Comments on a C Project

A Diverse Project Running Over Several Years

By Jordan Hrycaj
Date: Mon, Sep 14, 2015 (updated Thu, Sep 1, 2016)
Category: Architecture,
Tags: c malloc programming threads

How I Got There

For the last eight odd years (~2015) I was working on a set of forensic tools where we amassed considerably more than a million lines of production code, mostly in C and supporting languages - and learned a lot.

Writing forensic software comes with additional boundary conditions which are uncommon in regular consumer tools. Yet I see that these additional requirements might be beneficial for a more general development discipline.

Boundary conditions

I developed PCI DSS scanners for credit cards and other data objects that ran against life machines on a variety of current and historic :) operating systems as Win2k, Win7/8, Linux, Mac, Sparc, UHC, SCO. This led to the following requirements:

  1. Code base for compiling and running on a variety of OSes
  2. The tool chain must work on target systems (unless cross compiling)
  3. No installation (just run), small tools wanted

Changing file system access time stamps was not allowed, in general. Neither must there remain any trace in memory of e.g. credit card numbers or other sensitive data. This led to the following memory management and decoder programme architecture:

  1. Memory destructor sanitises data
  2. Programmes must work on data dumps the same as on live file systems

For a while during programme evolution, there was no restriction on data presentation. The tools ran on CLI for several years successfully and most probably still does. When we needed a graphical user interface I decided to have it presented in the web browser yet with native look&feel. This led to:

  1. Embedded http server
  2. State-of-the-art(~2011) web tools like JQuery/plugins
  3. Multi threading

I emphasised items 4 and 8 in order to indicate that I find these particularly interesting and worth discussing in some more detail below.

Approach

The implementation tool-chain was set up on a Linux cross-compile system using Gcc/Clang/MinGW with an extra generic layer supporting Win/VS development for debugging. Distributed Git became a life saver when it came to test automation and target system assembly. As for the size, the CLI tools include a 500k BIN list when uncompressed and were about 350k in size. The graphical boolean expression scanner exceeded just 1.4m.

» **Supplied material**:
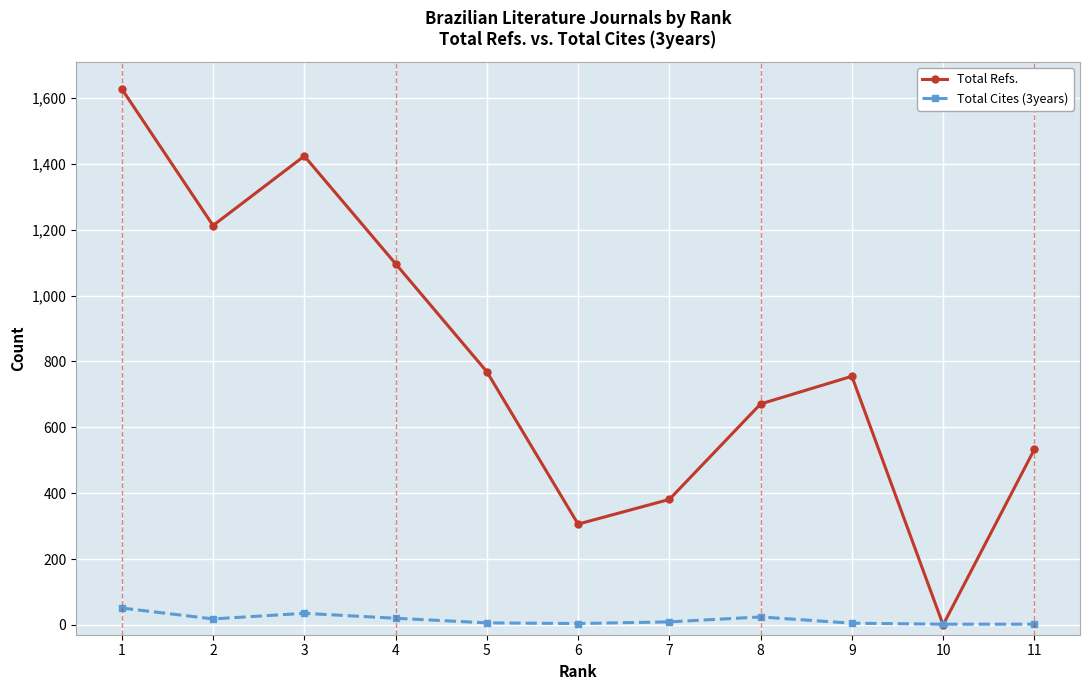

At which category is the sum across all series the highest?

1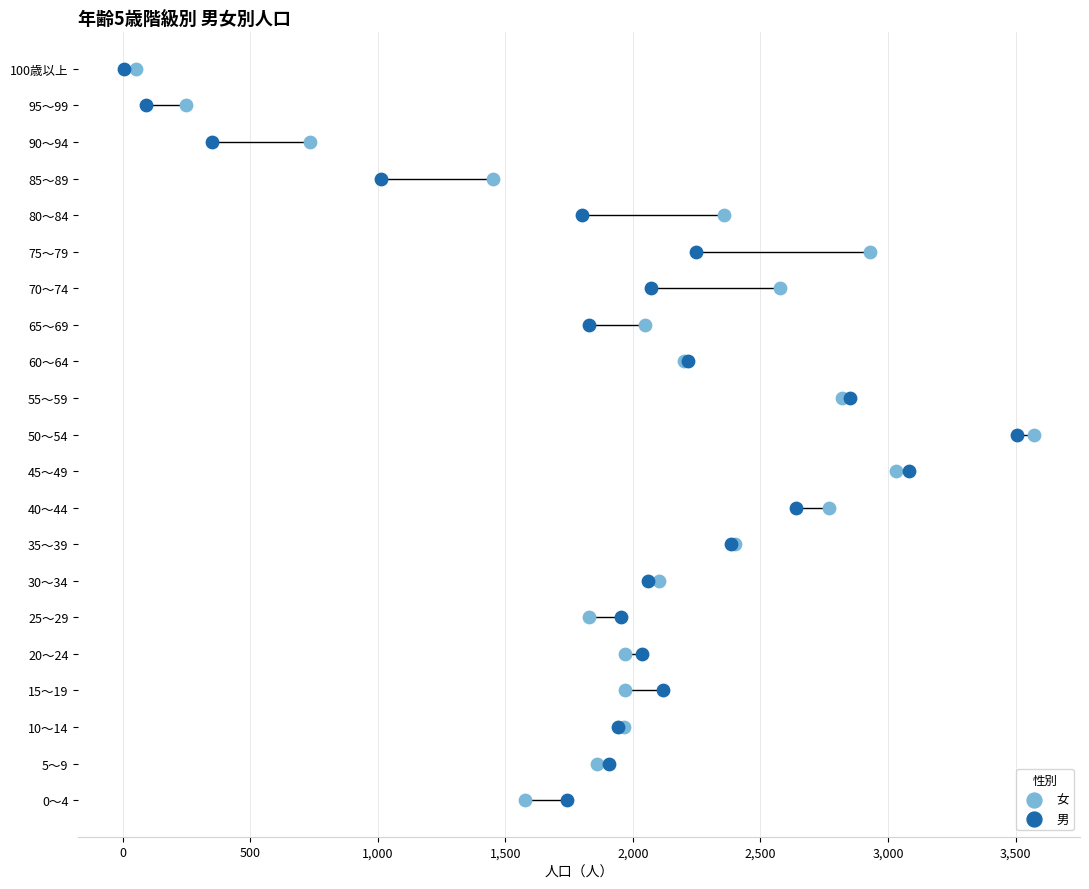

Which series has the largest Y range (max minus min)?

女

» **Work task**:
Copy out the entire article on the C project above, word for word.

» **Task solution**:
Comments on a C Project

A Diverse Project Running Over Several Years

By Jordan Hrycaj
Date: Mon, Sep 14, 2015 (updated Thu, Sep 1, 2016)
Category: Architecture,
Tags: c malloc programming threads

How I Got There

For the last eight odd years (~2015) I was working on a set of forensic tools where we amassed considerably more than a million lines of production code, mostly in C and supporting languages - and learned a lot.

Writing forensic software comes with additional boundary conditions which are uncommon in regular consumer tools. Yet I see that these additional requirements might be beneficial for a more general development discipline.

Boundary conditions

I developed PCI DSS scanners for credit cards and other data objects that ran against life machines on a variety of current and historic :) operating systems as Win2k, Win7/8, Linux, Mac, Sparc, UHC, SCO. This led to the following requirements:

  1. Code base for compiling and running on a variety of OSes
  2. The tool chain must work on target systems (unless cross compiling)
  3. No installation (just run), small tools wanted

Changing file system access time stamps was not allowed, in general. Neither must there remain any trace in memory of e.g. credit card numbers or other sensitive data. This led to the following memory management and decoder programme architecture:

  1. Memory destructor sanitises data
  2. Programmes must work on data dumps the same as on live file systems

For a while during programme evolution, there was no restriction on data presentation. The tools ran on CLI for several years successfully and most probably still does. When we needed a graphical user interface I decided to have it presented in the web browser yet with native look&feel. This led to:

  1. Embedded http server
  2. State-of-the-art(~2011) web tools like JQuery/plugins
  3. Multi threading

I emphasised items 4 and 8 in order to indicate that I find these particularly interesting and worth discussing in some more detail below.

Approach

The implementation tool-chain was set up on a Linux cross-compile system using Gcc/Clang/MinGW with an extra generic layer supporting Win/VS development for debugging. Distributed Git became a life saver when it came to test automation and target system assembly. As for the size, the CLI tools include a 500k BIN list when uncompressed and were about 350k in size. The graphical boolean expression scanner exceeded just 1.4m.